Incoming – Sandra 50


[For a quick guide go here: Quick guide.

For back story go here: Story so far at 30 Nov 2020 and more recent Sandra episodes especially this one.]

[Other back story through in-links.]


Tamsin Bailey was an amazing programmer. She’d worked hard to get to the level she was at. At school she found herself adept at maths, science and physics – and a few other things besides – but her teachers were rather cool on her, not giving her any particular push here or there to guide her, leaving Tamsin to work it out for herself. Which she did.


At home she was quite happy. Her parents had jobs which had no influence on her life choices and there was no preferential treatment given to her due to any siblings she may or may not have had. To be honest they were an irrelevance to her career trajectory, because, at the end of the day, everything she had achieved, she had achieved.


At sixth form college she experienced a slight lapse in concentration on her course work, wondering for a few months - as everyone does - what exactly life had in store for her and what she wanted to get out of it. She dabbled in this and that, but ultimately found herself still achieving and feeling good about the things she could do with a computer. She did it because it made her happy and whatever anyone else said or commented on was really nothing to do with anything because she just essentially did what she enjoyed.

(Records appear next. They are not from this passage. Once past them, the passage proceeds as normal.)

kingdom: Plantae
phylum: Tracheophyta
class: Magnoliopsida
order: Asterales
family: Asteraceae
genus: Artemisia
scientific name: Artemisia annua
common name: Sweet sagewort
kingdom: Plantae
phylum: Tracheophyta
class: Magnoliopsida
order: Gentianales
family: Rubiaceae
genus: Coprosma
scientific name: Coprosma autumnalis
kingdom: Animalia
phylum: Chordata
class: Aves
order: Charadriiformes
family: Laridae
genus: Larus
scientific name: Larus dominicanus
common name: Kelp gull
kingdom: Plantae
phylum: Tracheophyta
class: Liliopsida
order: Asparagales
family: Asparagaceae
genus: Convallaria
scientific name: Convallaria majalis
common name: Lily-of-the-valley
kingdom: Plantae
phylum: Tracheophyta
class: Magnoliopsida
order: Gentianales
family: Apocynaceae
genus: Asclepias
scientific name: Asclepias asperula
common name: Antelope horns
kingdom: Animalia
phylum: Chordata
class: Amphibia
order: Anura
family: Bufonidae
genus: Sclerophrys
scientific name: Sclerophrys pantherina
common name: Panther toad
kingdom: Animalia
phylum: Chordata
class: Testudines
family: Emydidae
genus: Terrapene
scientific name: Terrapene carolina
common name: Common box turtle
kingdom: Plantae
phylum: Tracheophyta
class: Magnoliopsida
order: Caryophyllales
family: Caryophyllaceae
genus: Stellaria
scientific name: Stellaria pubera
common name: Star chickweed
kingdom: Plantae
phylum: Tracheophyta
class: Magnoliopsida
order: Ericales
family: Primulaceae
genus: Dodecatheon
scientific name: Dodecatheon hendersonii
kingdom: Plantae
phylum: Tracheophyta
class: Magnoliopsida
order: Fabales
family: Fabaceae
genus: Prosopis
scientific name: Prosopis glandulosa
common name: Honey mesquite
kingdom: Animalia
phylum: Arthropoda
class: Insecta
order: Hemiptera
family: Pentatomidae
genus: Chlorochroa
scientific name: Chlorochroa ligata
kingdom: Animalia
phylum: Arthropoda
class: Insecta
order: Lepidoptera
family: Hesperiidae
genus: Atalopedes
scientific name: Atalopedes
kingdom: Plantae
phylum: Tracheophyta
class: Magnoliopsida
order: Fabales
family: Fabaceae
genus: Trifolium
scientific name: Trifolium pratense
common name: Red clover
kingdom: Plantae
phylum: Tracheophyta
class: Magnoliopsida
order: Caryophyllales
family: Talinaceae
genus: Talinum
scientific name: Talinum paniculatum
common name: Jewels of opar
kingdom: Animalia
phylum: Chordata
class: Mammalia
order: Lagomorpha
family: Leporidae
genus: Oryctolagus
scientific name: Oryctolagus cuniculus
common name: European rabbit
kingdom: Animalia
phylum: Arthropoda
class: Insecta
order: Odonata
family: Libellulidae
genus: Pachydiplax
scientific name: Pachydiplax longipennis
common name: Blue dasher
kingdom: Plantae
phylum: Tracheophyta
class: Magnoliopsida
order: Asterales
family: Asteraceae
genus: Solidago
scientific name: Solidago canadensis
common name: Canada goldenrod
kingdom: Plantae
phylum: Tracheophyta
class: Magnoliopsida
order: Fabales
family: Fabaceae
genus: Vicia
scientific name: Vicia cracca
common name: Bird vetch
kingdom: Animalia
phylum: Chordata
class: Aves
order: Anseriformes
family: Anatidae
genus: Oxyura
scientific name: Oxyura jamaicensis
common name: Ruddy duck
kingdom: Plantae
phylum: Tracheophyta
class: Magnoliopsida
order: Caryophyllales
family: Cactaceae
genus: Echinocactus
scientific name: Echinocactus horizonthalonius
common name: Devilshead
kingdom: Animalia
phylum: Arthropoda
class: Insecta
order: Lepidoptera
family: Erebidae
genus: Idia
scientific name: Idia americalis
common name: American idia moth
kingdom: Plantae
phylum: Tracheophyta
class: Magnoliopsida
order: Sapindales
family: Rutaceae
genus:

Tamsin’s interests now covered chess, bingo, backgammon, classical music (mainly Mahler) ABBA, The Queens of the New Stone Age, The XX, Sigrid, Lorde, Harry Styles, the recordings of John Cale, English and lemon tea. She tried to get into Frank Zappa but felt it would take up too much of her time to do him justice.


Meanwhile she created and launched her own app, a simple affair that offered an aide memoire for research scientists who wanted to keep their top line results in one place. She created this alone, launched it herself and put it in front of a few people. They were very happy with it and said she should sell it on to someone or do a more significant launch but she just said nah. She’d really done it for herself and learned things by it.


Then she coded an app based game involving three gnomes, a frog, seven unicorns and a duck called Bill. The game went viral. Tamsin knew she was in demand and knew she could make money out of this. Maybe lots of money.


However it wasn't really something she wanted to do at that point. About five people told her she was throwing away the opportunity of a lifetime, but Tamsin pointed out it was her lifetime and not really any of anyone else’s business what happened in it or to it. She did what she wanted to do and therefore nothing was wasted. Not effort nor chance nor opportunity.


Leaving college she did go on to higher education, choosing instead to work for a large corporate company, looking after their tech requirements. She was very good at this job and was constantly being told so by her department boss. Her boss had a tendency to muck up their technology and then need Tamsin to come and fix everything. She was very adept at this and enjoyed putting things right which she always did without drawing attention to how the other person had caused this problem in the first place. It was just one of those things. And it was just what she wanted to do.


And so having had an enjoyable career so far, together with some enjoyable other events occurring alongside the work thing which were really of no concern to the employers at Together... Apart, Tamsin heard from a friend of a friend that an app based business were looking for new people to come and do their thing for them. It appeared the app was trying to do something different, and there was wriggle room for her to explore her own idea. This was somewhere where her contribution would be appreciated from day one.


“I’m not sure...” said Adrian over the Zoom channel, reading through her CV, following a video interview.


“I am,” said Sandra, “and you’re fired.”


Sandra ended the call. Adrian looked at the screen for a moment. Then he took off the ‘This is what a feminist looks like' T-Shirt which he had hoped would gain him a couple of credits with Sandra and, sat in his vest, dialled the first person he could think of who was waiting for him to dig them out of a bug-ridden mess. For more money.


Sandra closed down the Zoom programme and phoned Tamsin to welcome her abroad Together... Apart. She loved days like these.